Huston argued in court Thursday that requiring small refineries to purchase enough RINs to satisfy past years' compliance forms is an unfair financial burden. The extension rule requires the refineries to comply with four annual volume obligations in nine months.

"It's the price that is the problem," the attorney said. "It's the price that is really the thing that the EPA has made no serious attempt to address in the extension rule. The price is our biggest harm." 

Huston said the Clean Air Act requires the EPA to give 13 months of lead time between issuing a rule and requiring compliance.

Attorney Jeffrey Hughes, representing the EPA, argues the agency can implement new requirements at any time.

"The CAA does not set any date by which obligated parties must demonstrate compliance with a given year's standards," Hughes wrote in the EPA's brief. "Rather, it commits that task to the agency's discretion, and EPA sets that deadline by regulation."  

Chief U.S. Circuit Judge Sri Srinivasan, a Barack Obama appointee, asked the refineries' counsel if they would be worse off if they win the case and the extension rule is vacated, meaning they would have to comply with a deadline that has already passed. 

"What would be the upshot if, hypothetically, you were to prevail in your challenge?" Srinivasan said. "Are you worse off?" 

Huston said that should the rule be vacated, the EPA must establish a new deadline to address and minimize the harm small refineries face.  

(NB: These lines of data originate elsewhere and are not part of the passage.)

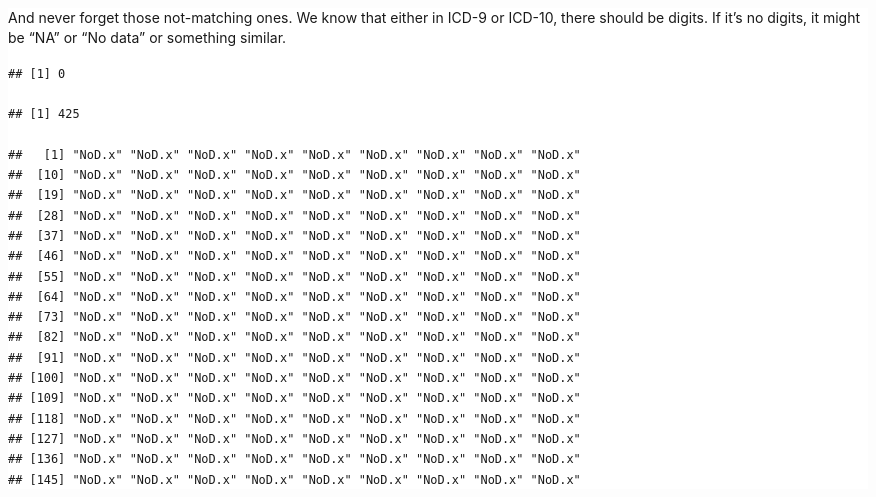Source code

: And never forget those not-matching ones. We know that either in ICD-9
or ICD-10, there should be digits. If it’s no digits, it might be “NA”
or “No data” or something similar.

    ## [1] 0

    ## [1] 425

    ##   [1] "NoD.x" "NoD.x" "NoD.x" "NoD.x" "NoD.x" "NoD.x" "NoD.x" "NoD.x" "NoD.x"
    ##  [10] "NoD.x" "NoD.x" "NoD.x" "NoD.x" "NoD.x" "NoD.x" "NoD.x" "NoD.x" "NoD.x"
    ##  [19] "NoD.x" "NoD.x" "NoD.x" "NoD.x" "NoD.x" "NoD.x" "NoD.x" "NoD.x" "NoD.x"
    ##  [28] "NoD.x" "NoD.x" "NoD.x" "NoD.x" "NoD.x" "NoD.x" "NoD.x" "NoD.x" "NoD.x"
    ##  [37] "NoD.x" "NoD.x" "NoD.x" "NoD.x" "NoD.x" "NoD.x" "NoD.x" "NoD.x" "NoD.x"
    ##  [46] "NoD.x" "NoD.x" "NoD.x" "NoD.x" "NoD.x" "NoD.x" "NoD.x" "NoD.x" "NoD.x"
    ##  [55] "NoD.x" "NoD.x" "NoD.x" "NoD.x" "NoD.x" "NoD.x" "NoD.x" "NoD.x" "NoD.x"
    ##  [64] "NoD.x" "NoD.x" "NoD.x" "NoD.x" "NoD.x" "NoD.x" "NoD.x" "NoD.x" "NoD.x"
    ##  [73] "NoD.x" "NoD.x" "NoD.x" "NoD.x" "NoD.x" "NoD.x" "NoD.x" "NoD.x" "NoD.x"
    ##  [82] "NoD.x" "NoD.x" "NoD.x" "NoD.x" "NoD.x" "NoD.x" "NoD.x" "NoD.x" "NoD.x"
    ##  [91] "NoD.x" "NoD.x" "NoD.x" "NoD.x" "NoD.x" "NoD.x" "NoD.x" "NoD.x" "NoD.x"
    ## [100] "NoD.x" "NoD.x" "NoD.x" "NoD.x" "NoD.x" "NoD.x" "NoD.x" "NoD.x" "NoD.x"
    ## [109] "NoD.x" "NoD.x" "NoD.x" "NoD.x" "NoD.x" "NoD.x" "NoD.x" "NoD.x" "NoD.x"
    ## [118] "NoD.x" "NoD.x" "NoD.x" "NoD.x" "NoD.x" "NoD.x" "NoD.x" "NoD.x" "NoD.x"
    ## [127] "NoD.x" "NoD.x" "NoD.x" "NoD.x" "NoD.x" "NoD.x" "NoD.x" "NoD.x" "NoD.x"
    ## [136] "NoD.x" "NoD.x" "NoD.x" "NoD.x" "NoD.x" "NoD.x" "NoD.x" "NoD.x" "NoD.x"
    ## [145] "NoD.x" "NoD.x" "NoD.x" "NoD.x" "NoD.x" "NoD.x" "NoD.x" "NoD.x" "NoD.x"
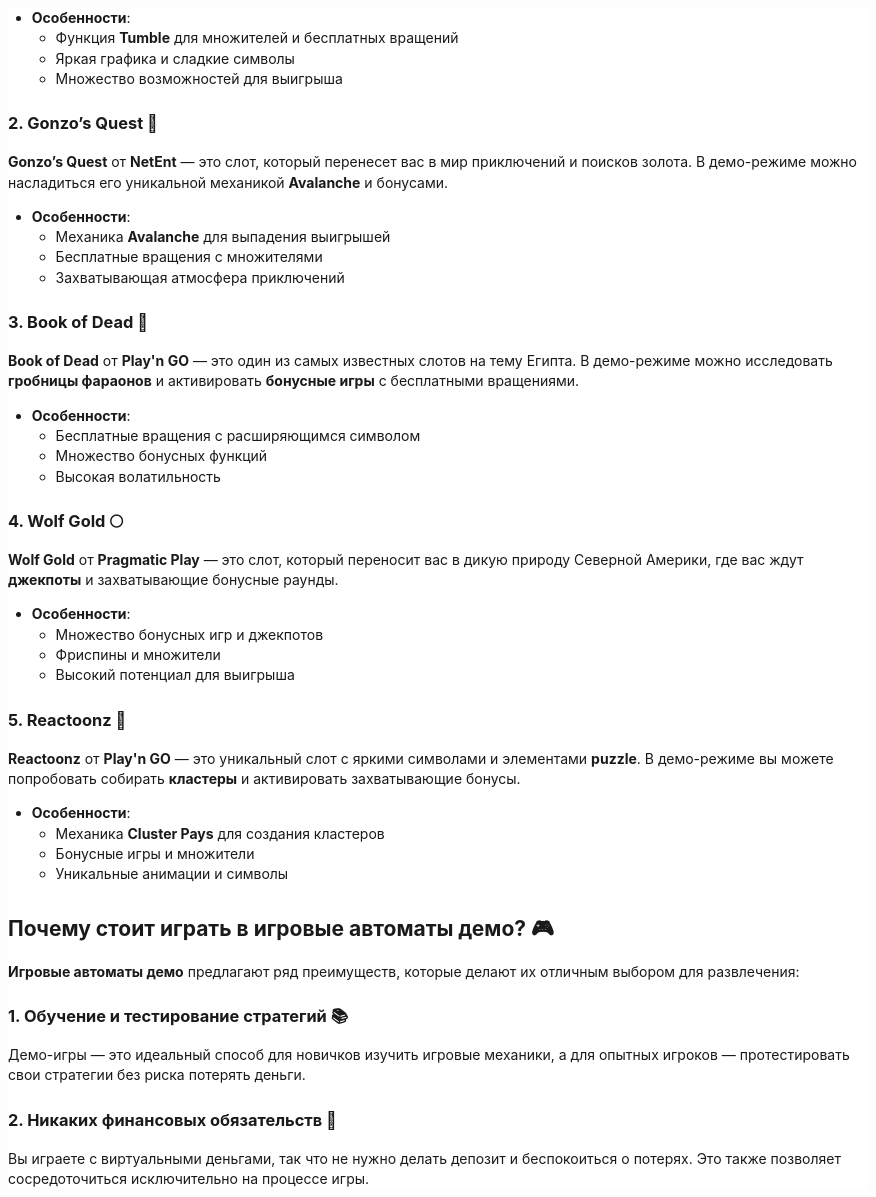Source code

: - **Особенности**:
  - Функция **Tumble** для множителей и бесплатных вращений
  - Яркая графика и сладкие символы
  - Множество возможностей для выигрыша

### 2. **Gonzo’s Quest** 🏺
**Gonzo’s Quest** от **NetEnt** — это слот, который перенесет вас в мир приключений и поисков золота. В демо-режиме можно насладиться его уникальной механикой **Avalanche** и бонусами.

- **Особенности**:
  - Механика **Avalanche** для выпадения выигрышей
  - Бесплатные вращения с множителями
  - Захватывающая атмосфера приключений

### 3. **Book of Dead** 📖
**Book of Dead** от **Play'n GO** — это один из самых известных слотов на тему Египта. В демо-режиме можно исследовать **гробницы фараонов** и активировать **бонусные игры** с бесплатными вращениями.

- **Особенности**:
  - Бесплатные вращения с расширяющимся символом
  - Множество бонусных функций
  - Высокая волатильность

### 4. **Wolf Gold** 🌕
**Wolf Gold** от **Pragmatic Play** — это слот, который переносит вас в дикую природу Северной Америки, где вас ждут **джекпоты** и захватывающие бонусные раунды.

- **Особенности**:
  - Множество бонусных игр и джекпотов
  - Фриспины и множители
  - Высокий потенциал для выигрыша

### 5. **Reactoonz** 👾
**Reactoonz** от **Play'n GO** — это уникальный слот с яркими символами и элементами **puzzle**. В демо-режиме вы можете попробовать собирать **кластеры** и активировать захватывающие бонусы.

- **Особенности**:
  - Механика **Cluster Pays** для создания кластеров
  - Бонусные игры и множители
  - Уникальные анимации и символы

## Почему стоит играть в **игровые автоматы демо**? 🎮

**Игровые автоматы демо** предлагают ряд преимуществ, которые делают их отличным выбором для развлечения:

### 1. **Обучение и тестирование стратегий** 📚
Демо-игры — это идеальный способ для новичков изучить игровые механики, а для опытных игроков — протестировать свои стратегии без риска потерять деньги.

### 2. **Никаких финансовых обязательств** 💸
Вы играете с виртуальными деньгами, так что не нужно делать депозит и беспокоиться о потерях. Это также позволяет сосредоточиться исключительно на процессе игры.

"This is the fourth time that refineries have come to this court to talk about the EPA needing to get back on track," Huston said. "We are talking about an agency over several years that has been late over and over again." 

The main point stressed by Huston is that the backlog of compliance forms is the EPA's own doing and the refineries shouldn't have to pay to make up for the EPA's mistake. 

"The extension rule attempts to resolve the multi-year backlog of EPA's own creation by compressing the statutory timeline for compliance," the refineries' brief states. "EPA is so far behind and has so distorted the market for RINs with its delays and dysfunction that the only reasonable course left is some type of alternative compliance demonstration for compliance years that have already passed." 

To meet the tight compliance deadlines, refineries must purchase large amounts of RINs for previous years. Huston argued that the price for RINs has spiked, making it difficult for small refineries to comply. 

"It costs 10 times more today to buy RINs than the date that it would've if the EPA had been on time with the 2020 volumes," Huston said. "It costs more to demonstrate compliance with RFS than our petitioners spend on labor." 

Srinivasan was joined on the panel by U.S. Circuit Judges Cornelia T.L. Pillard, another Obama appointee, and A. Raymond Randolph, a George H.W. Bush appointee,

Neither attorney responded to requests for comment after the hearing.